Of course, there are a huge number of techniques and I hardly know about all of them, but we will talk about the most common and a few unusual ones.

Master’s hand

The most obvious option: freehand drawing with a spray can or brush, usually from a sketch. Sometimes, instead of a sketch, a light projection onto the wall is used. For example, Miss Van uses ordinary brushes, and Monsieur Andre trusts his hand with a spray can. Moreover, in the second case, drawing is somewhat similar to choreography, since it requires verified coordination – nothing can be fixed on the wall. Therefore, most still focus on the sketch, this is necessary if the piece / piece is complex, with several colors.

The fact is that spray graffiti is done in an unusual logic: usually we start with contours or details, and then add the color of the figures and the background – everything is the other way around, first the background and color of the details, then the details themselves and at the end the outline.

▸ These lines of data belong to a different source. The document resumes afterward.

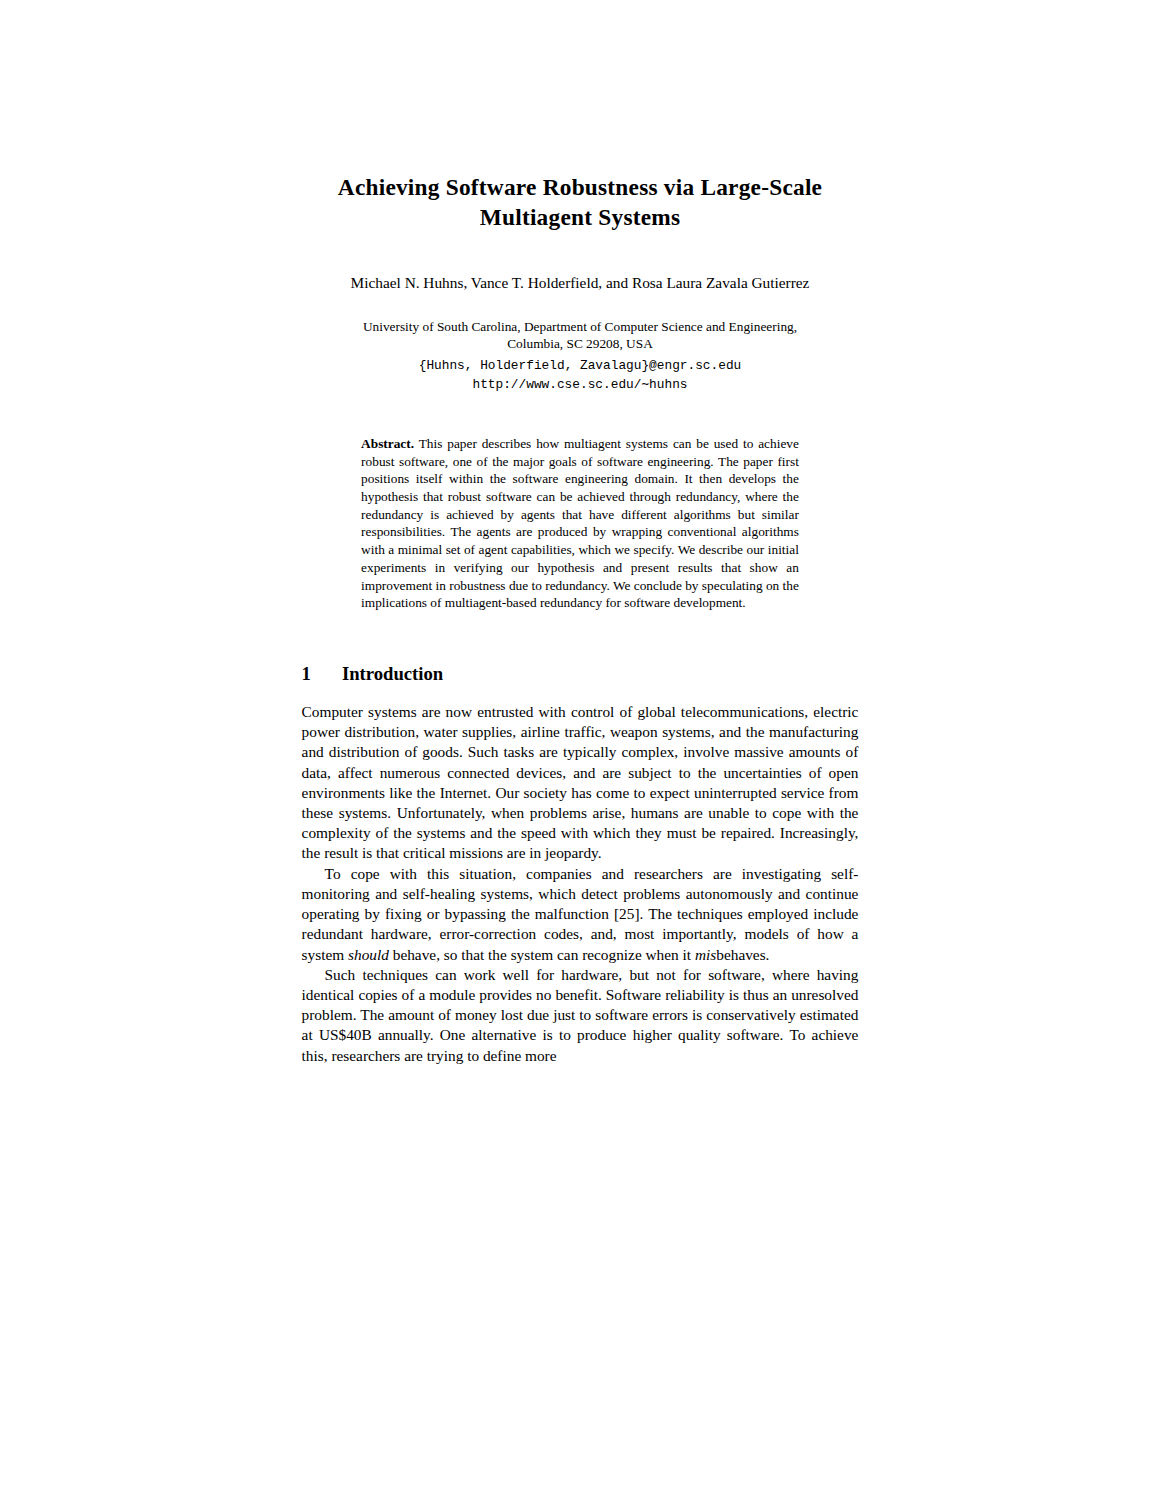Achieving Software Robustness via Large-Scale
Multiagent Systems
Michael N. Huhns, Vance T. Holderfield, and Rosa Laura Zavala Gutierrez
University of South Carolina, Department of Computer Science and Engineering,
Columbia, SC 29208, USA
{Huhns, Holderfield, Zavalagu}@engr.sc.edu
http://www.cse.sc.edu/∼huhns
Abstract. This paper describes how multiagent systems can be used to achieve robust software, one of the major goals of software engineering. The paper first positions itself within the software engineering domain. It then develops the hypothesis that robust software can be achieved through redundancy, where the redundancy is achieved by agents that have different algorithms but similar responsibilities. The agents are produced by wrapping conventional algorithms with a minimal set of agent capabilities, which we specify. We describe our initial experiments in verifying our hypothesis and present results that show an improvement in robustness due to redundancy. We conclude by speculating on the implications of multiagent-based redundancy for software development.
1 Introduction
Computer systems are now entrusted with control of global telecommunications, electric power distribution, water supplies, airline traffic, weapon systems, and the manufacturing and distribution of goods. Such tasks are typically complex, involve massive amounts of data, affect numerous connected devices, and are subject to the uncertainties of open environments like the Internet. Our society has come to expect uninterrupted service from these systems. Unfortunately, when problems arise, humans are unable to cope with the complexity of the systems and the speed with which they must be repaired. Increasingly, the result is that critical missions are in jeopardy.
To cope with this situation, companies and researchers are investigating self-monitoring and self-healing systems, which detect problems autonomously and continue operating by fixing or bypassing the malfunction [25]. The techniques employed include redundant hardware, error-correction codes, and, most importantly, models of how a system should behave, so that the system can recognize when it misbehaves.
Such techniques can work well for hardware, but not for software, where having identical copies of a module provides no benefit. Software reliability is thus an unresolved problem. The amount of money lost due just to software errors is conservatively estimated at US$40B annually. One alternative is to produce higher quality software. To achieve this, researchers are trying to define more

This method has the most freedom and space for the author’s style, but also very high requirements for the technique of execution. Although it is worth noting that this does not stop some: and as a result, although a primitive, but recognizable author’s style appears.

However, this kind of drawings should be distinguished from urban decor (for example, in the Soviet period, walls were very widely used for mosaics, drawings, bas-reliefs). Apart from street art, there is also the tradition of Latin American murals (tracing paper from English murals, it seems to me, is more harmonious than the generally accepted “murals”), which arose in Mexico on the basis of an alloy of traditional monumental painting, revolutionary ideas (folk art) and local culture and then spread throughout the region.

A mural is a painting on plaster on or within a building (usually a fresco or a secco), often created by an amateur, and expressing a simple content. The most common images on houses in Latin America are politicians (Bolivar, Zapata, Che Guevara, Subcomandante Marcos, Chavez, etc.), football players, Catholic saints, Indian gods and stories, people at work.

It is curious that murals are in great demand in countries with different cultures, but a similar political situation: in addition to Latin America, they are very popular in Ulster, Palestine, Serbia, South Africa, India and, for some reason, Sardinia.